Last spring, Hena Patel arrived at the U.S. Embassy thinking she had signed up for a friendly high school debate. By the end of the day, she left with a fellowship in the United States and the opportunity of a lifetime. Each year, students like Hena, from 35 European nations, are selected to join ten American students in the Benjamin Franklin Transatlantic Fellowship Program. The Fellowship involves a month-long, summer program designed to promote relationships among European and American youth and encourage them to work together to solve real world problems. It was created in an effort to foster the same spirit of tolerance and ingenuity Benjamin Franklin once had, qualities which led him to become one of America’s Founding Fathers.
To participate in the program, the U.K. application process is a bit different from other countries. Over the last several years, select schools have been invited to apply. Students who are interested represent their schools in a debate hosted at the U.S. Embassy. Groups consist of four students, two from one school against a pair from a rival school.

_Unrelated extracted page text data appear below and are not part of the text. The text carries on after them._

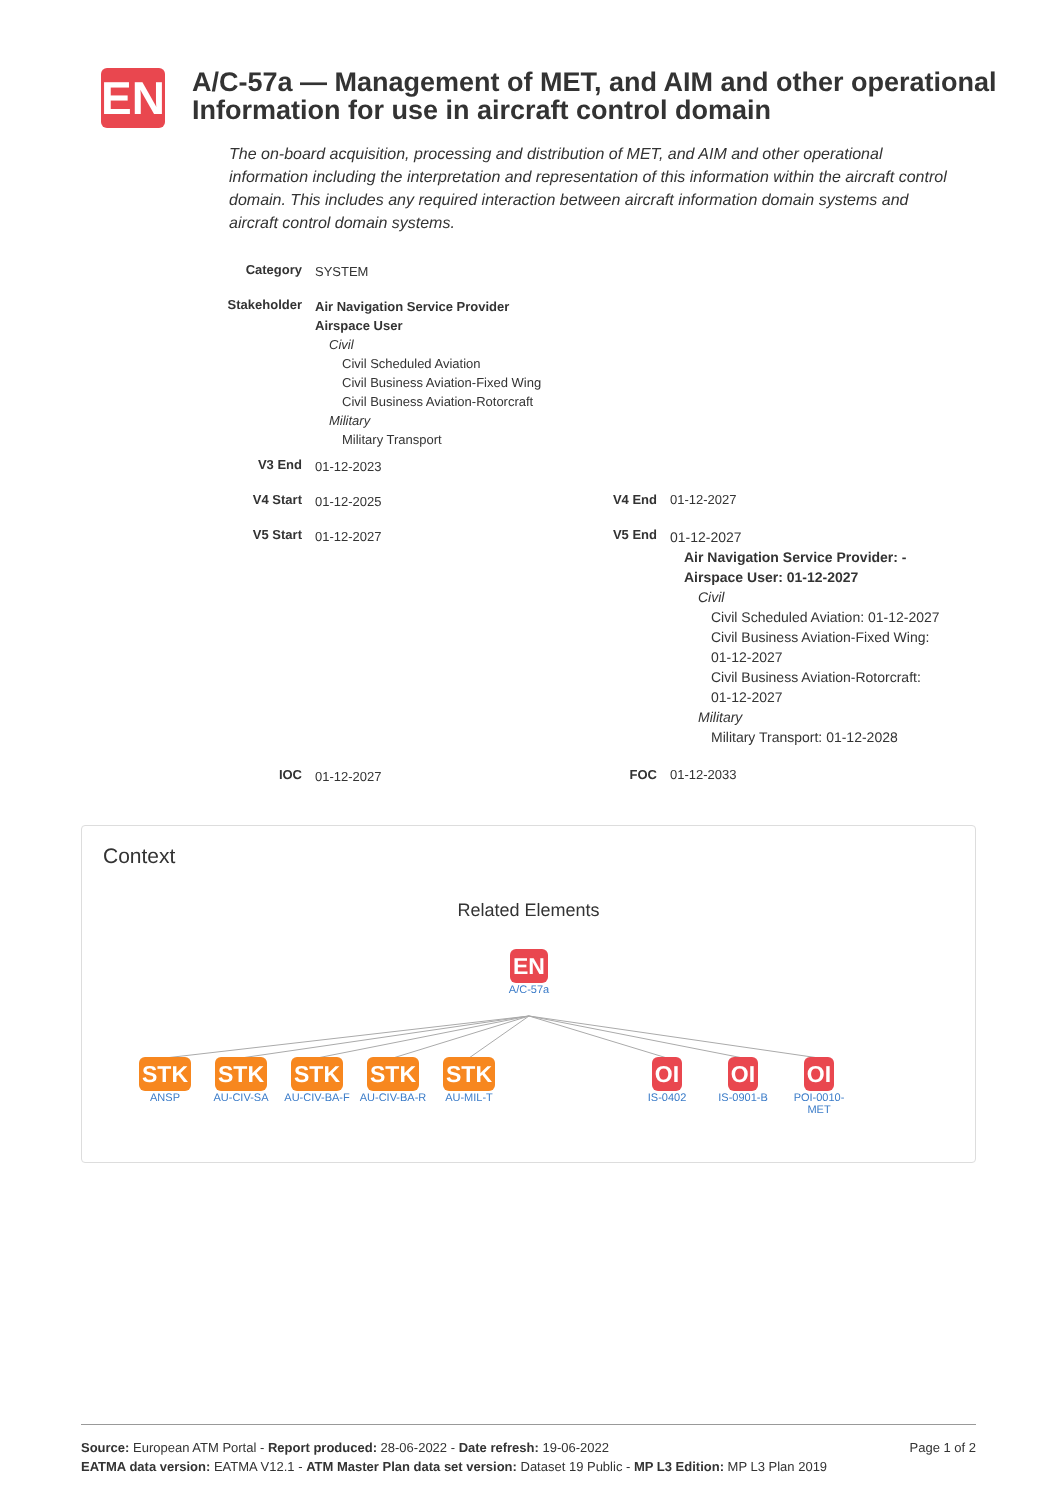EN
A/C-57a — Management of MET, and AIM and other operational Information for use in aircraft control domain
The on-board acquisition, processing and distribution of MET, and AIM and other operational information including the interpretation and representation of this information within the aircraft control domain. This includes any required interaction between aircraft information domain systems and aircraft control domain systems.
Category
SYSTEM
Stakeholder
Air Navigation Service Provider
Airspace User
Civil
Civil Scheduled Aviation
Civil Business Aviation-Fixed Wing
Civil Business Aviation-Rotorcraft
Military
Military Transport
V3 End
01-12-2023
V4 Start
01-12-2025
V4 End 01-12-2027
V5 Start
01-12-2027
V5 End
01-12-2027
Air Navigation Service Provider: -
Airspace User: 01-12-2027
Civil
Civil Scheduled Aviation: 01-12-2027
Civil Business Aviation-Fixed Wing: 01-12-2027
Civil Business Aviation-Rotorcraft: 01-12-2027
Military
Military Transport: 01-12-2028
IOC
01-12-2027
FOC 01-12-2033
Context
Related Elements
EN
A/C-57a
STK
ANSP
STK
AU-CIV-SA
STK
AU-CIV-BA-F
STK
AU-CIV-BA-R
STK
AU-MIL-T
OI
IS-0402
OI
IS-0901-B
OI
POI-0010-MET
Page 1 of 2 Source: European ATM Portal - Report produced: 28-06-2022 - Date refresh: 19-06-2022
EATMA data version: EATMA V12.1 - ATM Master Plan data set version: Dataset 19 Public - MP L3 Edition: MP L3 Plan 2019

Each pair is given a position to take on a range of issues from social justice to foreign policy. James Heale, the 2013 U.K. recipient, recalls being impressed by the wit, passion, and insight his peers brought to their arguments. Upon the culmination of the event, one individual winner is chosen by a panel of judges to fly to an American university and partake in the Fellowship program
Hena was selected for the 2014 Fellowship at Wake Forest University. She describes her arrival as nothing short of surreal. Students were lined-up and ready to welcome her with broad smiles and an uncanny amount of Krispy Kreme donuts. In a month, the students would refer to themselves as an extended family, writing each other letters before flying back to their native countries. During their stay, they had bonded over impromptu jam sessions at host family homes, heated World Cup games, and pick-up football games in the lush university lawns. To complete their immersion in American culture, students were sent to Washington, D.C. and Philadelphia to learn more about society and politics.
The program itself is packed with captivating seminars and educational activities to promote social cooperation and involvement. It concentrates on three courses: one focused on analysing and comparing national constitutions, the other on citizenship and conflict, and the last on social entrepreneurship, the program’s flagship course. At the end of the Fellowship, each student crafts and proposes a plan to tackle a problem within their society in a self-sustaining way. These initiatives are to be implemented upon their return.
Currently, school applications for the 2015 Fellowship are being received and reviewed. The debates will take place March 13th with an opening ceremony followed by the discussions. For Hena, the Fellowship largely helped grant her admission to the University of Oxford. Not only that, her social entrepreneurship initiative was put into action and currently helps empower young girls in London schools. Likewise, each of the other Fellowship recipients have succeeded in changing and improving their communities in their own unique way.